#### REQUIRED ACTION
Scan the records for "paint". Report each line that includes it.

----- EXERCISE INPUTS -----

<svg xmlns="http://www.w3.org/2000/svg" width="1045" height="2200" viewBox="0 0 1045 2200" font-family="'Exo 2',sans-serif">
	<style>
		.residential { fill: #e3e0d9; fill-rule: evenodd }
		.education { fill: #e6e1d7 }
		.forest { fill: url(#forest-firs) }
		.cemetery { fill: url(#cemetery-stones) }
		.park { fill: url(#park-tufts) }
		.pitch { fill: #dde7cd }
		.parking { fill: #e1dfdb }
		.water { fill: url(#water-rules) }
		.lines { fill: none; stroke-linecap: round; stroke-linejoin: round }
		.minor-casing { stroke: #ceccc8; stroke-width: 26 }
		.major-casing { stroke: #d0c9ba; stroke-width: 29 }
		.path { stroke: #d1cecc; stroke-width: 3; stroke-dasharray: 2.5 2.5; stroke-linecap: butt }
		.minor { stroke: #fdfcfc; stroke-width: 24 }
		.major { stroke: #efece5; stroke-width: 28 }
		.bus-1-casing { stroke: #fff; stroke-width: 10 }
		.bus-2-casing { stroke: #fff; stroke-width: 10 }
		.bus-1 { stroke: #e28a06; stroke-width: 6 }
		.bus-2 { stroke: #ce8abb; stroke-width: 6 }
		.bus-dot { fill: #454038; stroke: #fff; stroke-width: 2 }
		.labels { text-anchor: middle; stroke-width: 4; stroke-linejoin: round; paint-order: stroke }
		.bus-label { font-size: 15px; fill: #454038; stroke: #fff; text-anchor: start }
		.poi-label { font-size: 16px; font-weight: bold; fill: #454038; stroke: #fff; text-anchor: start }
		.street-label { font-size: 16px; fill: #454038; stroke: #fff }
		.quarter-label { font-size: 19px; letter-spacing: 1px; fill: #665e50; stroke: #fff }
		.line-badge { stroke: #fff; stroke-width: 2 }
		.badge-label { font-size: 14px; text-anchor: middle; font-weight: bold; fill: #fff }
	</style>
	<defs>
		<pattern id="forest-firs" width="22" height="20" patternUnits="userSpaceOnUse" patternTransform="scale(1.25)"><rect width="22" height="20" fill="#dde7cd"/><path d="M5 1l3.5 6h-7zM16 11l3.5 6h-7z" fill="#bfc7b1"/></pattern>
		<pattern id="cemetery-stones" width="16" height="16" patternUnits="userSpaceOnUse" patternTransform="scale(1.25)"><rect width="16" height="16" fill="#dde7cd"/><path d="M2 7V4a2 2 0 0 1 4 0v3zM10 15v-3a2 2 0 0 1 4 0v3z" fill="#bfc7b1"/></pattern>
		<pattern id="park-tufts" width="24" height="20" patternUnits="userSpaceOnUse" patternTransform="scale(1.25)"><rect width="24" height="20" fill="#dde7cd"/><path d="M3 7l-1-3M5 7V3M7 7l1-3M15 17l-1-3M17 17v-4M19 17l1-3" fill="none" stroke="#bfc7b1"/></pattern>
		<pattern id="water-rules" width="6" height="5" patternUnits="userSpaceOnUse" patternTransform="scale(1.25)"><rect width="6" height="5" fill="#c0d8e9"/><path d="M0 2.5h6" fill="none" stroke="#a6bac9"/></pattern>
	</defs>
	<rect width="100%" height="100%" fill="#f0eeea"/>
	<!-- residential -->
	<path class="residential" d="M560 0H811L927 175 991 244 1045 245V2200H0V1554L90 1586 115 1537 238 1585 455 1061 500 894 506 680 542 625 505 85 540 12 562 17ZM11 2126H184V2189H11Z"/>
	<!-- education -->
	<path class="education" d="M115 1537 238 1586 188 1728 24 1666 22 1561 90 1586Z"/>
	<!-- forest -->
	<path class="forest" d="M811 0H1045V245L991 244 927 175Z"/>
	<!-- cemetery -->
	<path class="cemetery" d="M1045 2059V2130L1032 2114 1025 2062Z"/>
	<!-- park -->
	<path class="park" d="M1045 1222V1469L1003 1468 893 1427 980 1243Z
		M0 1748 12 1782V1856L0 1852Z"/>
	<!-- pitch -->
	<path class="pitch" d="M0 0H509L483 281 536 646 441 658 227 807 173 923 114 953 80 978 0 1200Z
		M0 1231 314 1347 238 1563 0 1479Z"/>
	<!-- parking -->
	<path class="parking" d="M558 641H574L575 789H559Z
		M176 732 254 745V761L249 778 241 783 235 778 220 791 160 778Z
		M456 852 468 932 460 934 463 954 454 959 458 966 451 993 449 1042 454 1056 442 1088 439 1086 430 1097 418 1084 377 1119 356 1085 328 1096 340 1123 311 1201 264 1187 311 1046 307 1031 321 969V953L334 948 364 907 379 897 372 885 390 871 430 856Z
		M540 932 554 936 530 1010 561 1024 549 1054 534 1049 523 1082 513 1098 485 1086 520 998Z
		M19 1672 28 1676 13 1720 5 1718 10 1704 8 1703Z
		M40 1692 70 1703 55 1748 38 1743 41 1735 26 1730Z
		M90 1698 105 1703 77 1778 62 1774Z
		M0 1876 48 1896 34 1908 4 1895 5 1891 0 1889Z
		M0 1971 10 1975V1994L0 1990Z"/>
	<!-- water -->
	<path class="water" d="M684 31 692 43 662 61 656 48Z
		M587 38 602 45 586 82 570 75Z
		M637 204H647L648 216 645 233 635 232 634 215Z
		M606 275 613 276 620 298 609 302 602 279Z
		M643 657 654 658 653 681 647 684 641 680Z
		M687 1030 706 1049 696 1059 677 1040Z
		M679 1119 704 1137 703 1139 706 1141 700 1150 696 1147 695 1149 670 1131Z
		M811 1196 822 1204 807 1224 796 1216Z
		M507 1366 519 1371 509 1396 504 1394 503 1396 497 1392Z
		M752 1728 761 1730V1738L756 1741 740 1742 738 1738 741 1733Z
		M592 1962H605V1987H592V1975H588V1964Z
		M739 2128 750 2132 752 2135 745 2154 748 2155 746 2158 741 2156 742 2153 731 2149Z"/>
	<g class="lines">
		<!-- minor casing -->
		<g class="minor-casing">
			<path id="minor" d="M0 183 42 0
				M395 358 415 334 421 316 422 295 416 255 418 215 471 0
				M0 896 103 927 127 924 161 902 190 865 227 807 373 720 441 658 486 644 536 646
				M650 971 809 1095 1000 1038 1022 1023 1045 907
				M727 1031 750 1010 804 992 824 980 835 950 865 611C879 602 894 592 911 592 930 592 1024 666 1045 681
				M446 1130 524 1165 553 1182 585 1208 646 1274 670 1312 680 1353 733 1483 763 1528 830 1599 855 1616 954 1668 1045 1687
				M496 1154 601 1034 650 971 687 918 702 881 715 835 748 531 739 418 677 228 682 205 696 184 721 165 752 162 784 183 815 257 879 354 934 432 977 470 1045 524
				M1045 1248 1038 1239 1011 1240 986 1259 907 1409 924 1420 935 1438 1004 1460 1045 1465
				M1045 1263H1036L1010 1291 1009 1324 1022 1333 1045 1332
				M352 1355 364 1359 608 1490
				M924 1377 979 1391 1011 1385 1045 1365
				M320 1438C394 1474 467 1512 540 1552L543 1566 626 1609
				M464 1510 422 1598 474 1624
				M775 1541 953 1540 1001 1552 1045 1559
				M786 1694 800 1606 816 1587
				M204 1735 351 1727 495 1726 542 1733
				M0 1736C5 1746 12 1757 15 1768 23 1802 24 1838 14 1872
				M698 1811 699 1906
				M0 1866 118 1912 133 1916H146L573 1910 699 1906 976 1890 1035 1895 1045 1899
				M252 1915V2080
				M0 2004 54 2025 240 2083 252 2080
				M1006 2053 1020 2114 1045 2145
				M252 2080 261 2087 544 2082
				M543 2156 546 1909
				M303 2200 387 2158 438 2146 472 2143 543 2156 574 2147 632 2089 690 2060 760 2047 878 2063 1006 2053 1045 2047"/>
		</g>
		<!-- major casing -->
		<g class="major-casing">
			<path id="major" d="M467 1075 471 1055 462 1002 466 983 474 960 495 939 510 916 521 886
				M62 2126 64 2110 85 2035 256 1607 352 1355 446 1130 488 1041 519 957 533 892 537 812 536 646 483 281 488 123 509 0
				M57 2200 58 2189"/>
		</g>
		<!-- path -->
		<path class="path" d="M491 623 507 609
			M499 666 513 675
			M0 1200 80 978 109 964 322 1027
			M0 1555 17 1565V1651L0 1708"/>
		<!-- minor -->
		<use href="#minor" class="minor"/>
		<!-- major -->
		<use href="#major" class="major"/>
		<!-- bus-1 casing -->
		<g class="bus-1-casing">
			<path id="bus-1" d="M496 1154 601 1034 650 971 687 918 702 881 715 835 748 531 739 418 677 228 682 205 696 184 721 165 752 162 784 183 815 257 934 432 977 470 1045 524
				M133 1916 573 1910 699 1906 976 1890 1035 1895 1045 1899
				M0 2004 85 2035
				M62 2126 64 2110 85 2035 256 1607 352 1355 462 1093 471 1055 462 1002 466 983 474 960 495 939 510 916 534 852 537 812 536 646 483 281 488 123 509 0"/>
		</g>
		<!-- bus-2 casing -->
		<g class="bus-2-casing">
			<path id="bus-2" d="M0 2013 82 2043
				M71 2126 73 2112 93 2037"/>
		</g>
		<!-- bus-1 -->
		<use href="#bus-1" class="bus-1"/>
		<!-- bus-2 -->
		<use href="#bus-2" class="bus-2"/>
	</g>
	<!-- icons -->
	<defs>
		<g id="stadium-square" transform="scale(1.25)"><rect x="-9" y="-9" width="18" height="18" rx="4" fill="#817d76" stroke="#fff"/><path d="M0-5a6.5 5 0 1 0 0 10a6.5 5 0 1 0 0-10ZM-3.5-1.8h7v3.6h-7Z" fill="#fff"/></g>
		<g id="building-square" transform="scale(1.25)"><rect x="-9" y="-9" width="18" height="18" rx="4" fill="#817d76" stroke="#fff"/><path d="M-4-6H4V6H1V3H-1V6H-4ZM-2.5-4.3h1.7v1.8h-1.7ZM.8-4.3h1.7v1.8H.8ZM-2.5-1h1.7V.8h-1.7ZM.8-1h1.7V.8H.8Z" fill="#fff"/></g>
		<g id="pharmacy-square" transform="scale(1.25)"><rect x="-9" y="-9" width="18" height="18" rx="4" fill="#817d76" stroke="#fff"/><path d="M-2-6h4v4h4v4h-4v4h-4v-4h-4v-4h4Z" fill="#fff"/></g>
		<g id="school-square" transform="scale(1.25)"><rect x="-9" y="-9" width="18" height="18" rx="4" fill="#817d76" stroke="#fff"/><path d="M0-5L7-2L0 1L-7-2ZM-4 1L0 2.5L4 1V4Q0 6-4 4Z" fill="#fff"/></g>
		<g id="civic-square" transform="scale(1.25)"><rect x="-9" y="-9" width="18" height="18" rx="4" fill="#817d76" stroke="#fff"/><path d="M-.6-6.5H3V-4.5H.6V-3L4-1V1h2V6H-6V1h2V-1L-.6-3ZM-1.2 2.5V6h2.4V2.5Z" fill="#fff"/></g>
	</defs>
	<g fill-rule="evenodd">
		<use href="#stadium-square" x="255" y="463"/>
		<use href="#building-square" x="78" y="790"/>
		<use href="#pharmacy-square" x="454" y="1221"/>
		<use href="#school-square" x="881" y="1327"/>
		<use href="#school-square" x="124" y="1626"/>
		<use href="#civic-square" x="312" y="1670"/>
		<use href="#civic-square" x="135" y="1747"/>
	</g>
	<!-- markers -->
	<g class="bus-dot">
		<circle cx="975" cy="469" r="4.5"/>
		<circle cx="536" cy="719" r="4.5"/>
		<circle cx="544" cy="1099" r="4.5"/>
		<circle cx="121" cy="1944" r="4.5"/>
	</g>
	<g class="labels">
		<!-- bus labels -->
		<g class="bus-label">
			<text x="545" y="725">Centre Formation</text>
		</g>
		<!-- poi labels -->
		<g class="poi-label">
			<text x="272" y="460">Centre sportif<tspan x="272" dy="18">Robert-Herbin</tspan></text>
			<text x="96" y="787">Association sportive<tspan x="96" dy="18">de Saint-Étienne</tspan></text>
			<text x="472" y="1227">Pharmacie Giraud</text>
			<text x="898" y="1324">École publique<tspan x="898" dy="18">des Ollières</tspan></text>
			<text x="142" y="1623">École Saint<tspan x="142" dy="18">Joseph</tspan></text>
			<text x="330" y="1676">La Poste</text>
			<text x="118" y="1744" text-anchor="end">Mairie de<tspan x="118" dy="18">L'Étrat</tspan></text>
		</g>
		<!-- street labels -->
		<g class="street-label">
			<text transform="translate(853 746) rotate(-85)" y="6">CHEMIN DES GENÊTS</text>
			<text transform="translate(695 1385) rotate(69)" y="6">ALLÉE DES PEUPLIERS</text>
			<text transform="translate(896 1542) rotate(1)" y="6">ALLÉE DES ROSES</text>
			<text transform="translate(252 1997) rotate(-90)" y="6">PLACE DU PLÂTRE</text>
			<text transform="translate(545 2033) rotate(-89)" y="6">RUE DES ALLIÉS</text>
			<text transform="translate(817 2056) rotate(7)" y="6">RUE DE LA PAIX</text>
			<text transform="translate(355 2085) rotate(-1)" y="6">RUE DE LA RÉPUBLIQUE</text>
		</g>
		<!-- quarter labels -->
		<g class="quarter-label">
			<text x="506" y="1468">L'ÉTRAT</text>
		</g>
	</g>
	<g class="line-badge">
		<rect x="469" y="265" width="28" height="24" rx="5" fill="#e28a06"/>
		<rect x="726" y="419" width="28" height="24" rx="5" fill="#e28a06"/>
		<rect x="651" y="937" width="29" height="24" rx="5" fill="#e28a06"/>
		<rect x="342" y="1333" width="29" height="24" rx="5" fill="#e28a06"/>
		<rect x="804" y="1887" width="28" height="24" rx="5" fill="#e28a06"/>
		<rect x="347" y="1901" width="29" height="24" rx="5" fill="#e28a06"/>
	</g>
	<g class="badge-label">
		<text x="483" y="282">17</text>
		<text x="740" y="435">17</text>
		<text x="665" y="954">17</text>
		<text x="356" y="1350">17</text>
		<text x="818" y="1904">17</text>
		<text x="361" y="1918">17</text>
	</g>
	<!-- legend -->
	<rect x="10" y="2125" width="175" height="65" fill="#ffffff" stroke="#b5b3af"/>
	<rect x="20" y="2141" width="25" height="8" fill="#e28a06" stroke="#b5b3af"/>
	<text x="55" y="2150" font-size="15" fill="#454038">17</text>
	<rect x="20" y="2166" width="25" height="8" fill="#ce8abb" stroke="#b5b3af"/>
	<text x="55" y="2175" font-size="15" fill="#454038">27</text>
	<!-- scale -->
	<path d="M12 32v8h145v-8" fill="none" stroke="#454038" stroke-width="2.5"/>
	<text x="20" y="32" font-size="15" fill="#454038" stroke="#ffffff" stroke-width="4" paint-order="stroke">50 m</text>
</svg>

-----

#### EXERCISE RESPONSE
		.labels { text-anchor: middle; stroke-width: 4; stroke-linejoin: round; paint-order: stroke }
	<text x="20" y="32" font-size="15" fill="#454038" stroke="#ffffff" stroke-width="4" paint-order="stroke">50 m</text>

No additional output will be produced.